**PROVIDED RECORDS:**

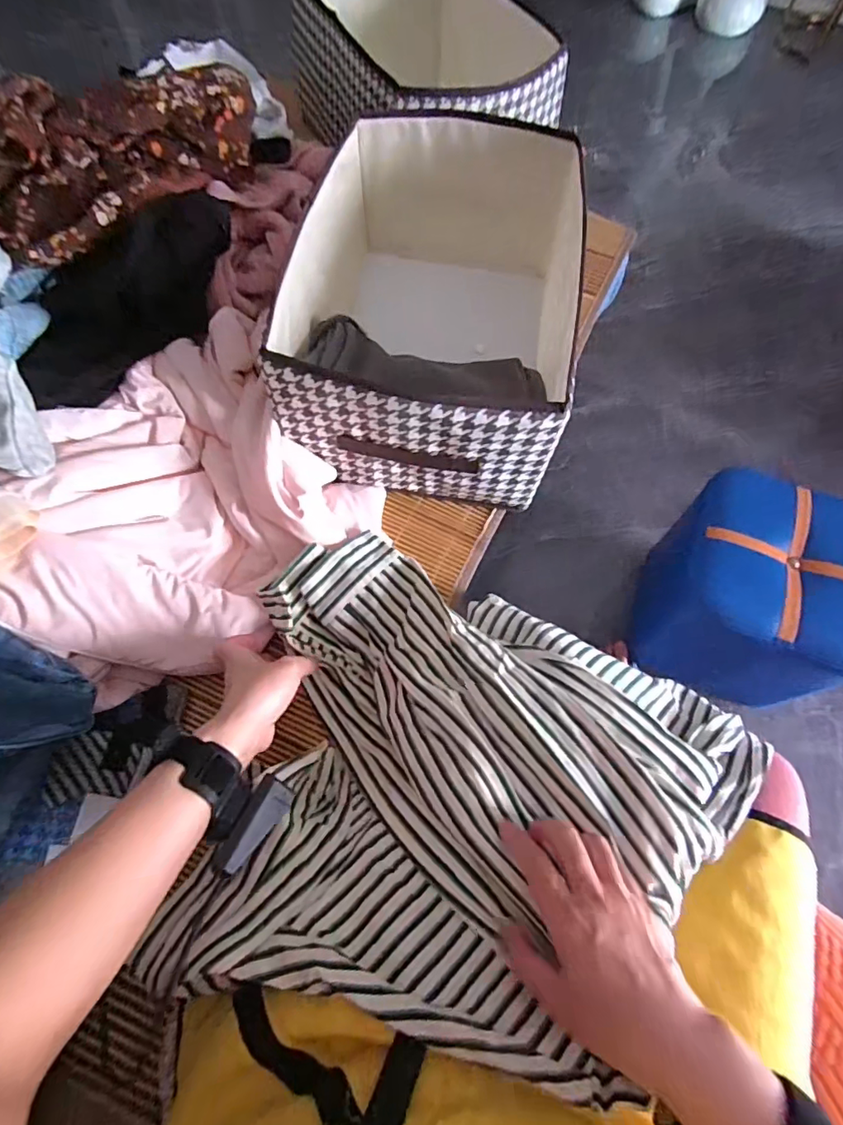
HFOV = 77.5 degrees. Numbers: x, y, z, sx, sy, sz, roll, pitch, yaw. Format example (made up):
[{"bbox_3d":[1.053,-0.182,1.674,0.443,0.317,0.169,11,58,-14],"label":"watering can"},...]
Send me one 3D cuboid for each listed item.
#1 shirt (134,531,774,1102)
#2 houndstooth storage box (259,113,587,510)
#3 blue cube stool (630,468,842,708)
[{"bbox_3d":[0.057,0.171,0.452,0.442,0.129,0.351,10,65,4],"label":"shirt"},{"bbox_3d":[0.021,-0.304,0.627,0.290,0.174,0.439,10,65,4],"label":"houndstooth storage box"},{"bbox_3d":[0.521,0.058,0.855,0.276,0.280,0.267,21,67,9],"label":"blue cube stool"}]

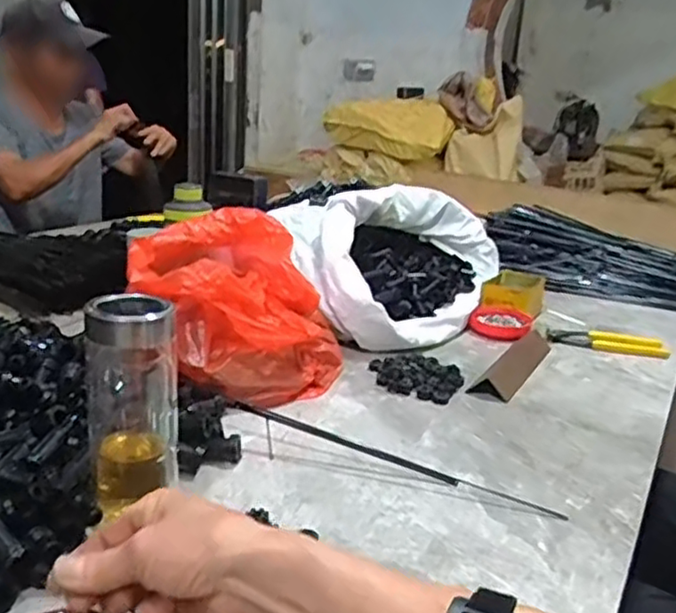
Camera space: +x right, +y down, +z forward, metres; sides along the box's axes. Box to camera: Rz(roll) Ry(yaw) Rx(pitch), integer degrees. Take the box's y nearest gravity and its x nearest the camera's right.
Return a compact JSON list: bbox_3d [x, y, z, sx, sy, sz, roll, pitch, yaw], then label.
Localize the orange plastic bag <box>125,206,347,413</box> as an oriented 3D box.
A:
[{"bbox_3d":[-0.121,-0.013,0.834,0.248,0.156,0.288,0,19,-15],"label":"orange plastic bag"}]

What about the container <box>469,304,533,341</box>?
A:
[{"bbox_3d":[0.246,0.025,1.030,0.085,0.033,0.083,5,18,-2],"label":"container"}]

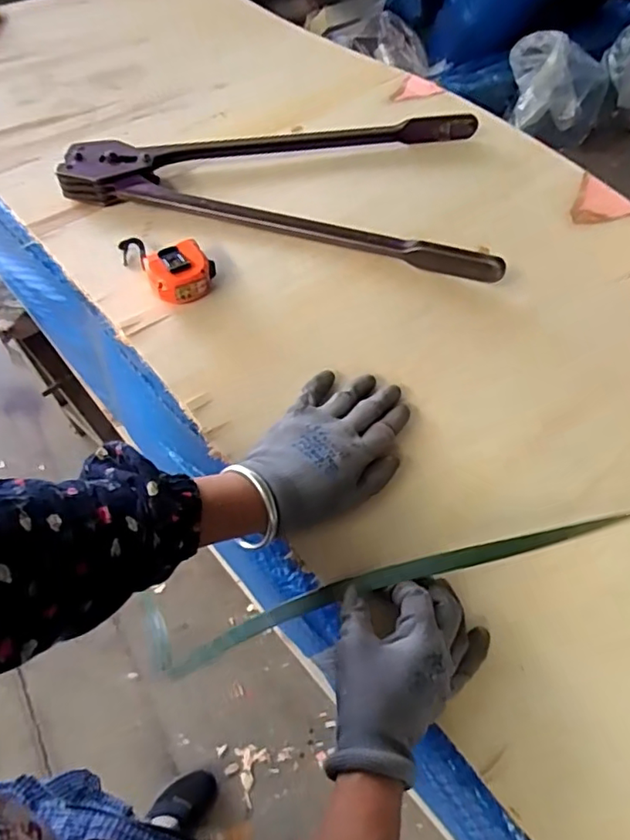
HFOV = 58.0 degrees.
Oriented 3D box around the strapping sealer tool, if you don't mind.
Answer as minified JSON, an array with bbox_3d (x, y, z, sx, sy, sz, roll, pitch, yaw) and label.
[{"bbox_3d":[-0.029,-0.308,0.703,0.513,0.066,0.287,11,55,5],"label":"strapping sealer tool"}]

**TASK DETAILS:** Could you copy every record exactly, without the pictures?

**RESPONSE FOR THIS EXERCISE:**
HFOV = 77.5 degrees. Numbers: x, y, z, sx, sy, sz, roll, pitch, yaw. Format example (made up):
[{"bbox_3d":[1.053,-0.182,1.674,0.443,0.317,0.169,11,58,-14],"label":"watering can"},...]
Send me one 3D cuboid for each listed item.
#1 shirt (134,531,774,1102)
#2 houndstooth storage box (259,113,587,510)
#3 blue cube stool (630,468,842,708)
[{"bbox_3d":[0.057,0.171,0.452,0.442,0.129,0.351,10,65,4],"label":"shirt"},{"bbox_3d":[0.021,-0.304,0.627,0.290,0.174,0.439,10,65,4],"label":"houndstooth storage box"},{"bbox_3d":[0.521,0.058,0.855,0.276,0.280,0.267,21,67,9],"label":"blue cube stool"}]

Camera space: +x right, +y down, +z forward, metres; sides along the box's axes. Box to camera: Rz(roll) Ry(yaw) Rx(pitch), integer degrees. Take the box's y nearest gravity and its x nearest the camera's right.
Return a compact JSON list: bbox_3d [x, y, z, sx, sy, sz, roll, pitch, yaw], then label.
Localize the orange plastic bag <box>125,206,347,413</box> as an oriented 3D box.
A:
[{"bbox_3d":[-0.121,-0.013,0.834,0.248,0.156,0.288,0,19,-15],"label":"orange plastic bag"}]

What about the container <box>469,304,533,341</box>?
A:
[{"bbox_3d":[0.246,0.025,1.030,0.085,0.033,0.083,5,18,-2],"label":"container"}]

HFOV = 58.0 degrees.
Oriented 3D box around the strapping sealer tool, if you don't mind.
Answer as minified JSON, an array with bbox_3d (x, y, z, sx, sy, sz, roll, pitch, yaw) and label.
[{"bbox_3d":[-0.029,-0.308,0.703,0.513,0.066,0.287,11,55,5],"label":"strapping sealer tool"}]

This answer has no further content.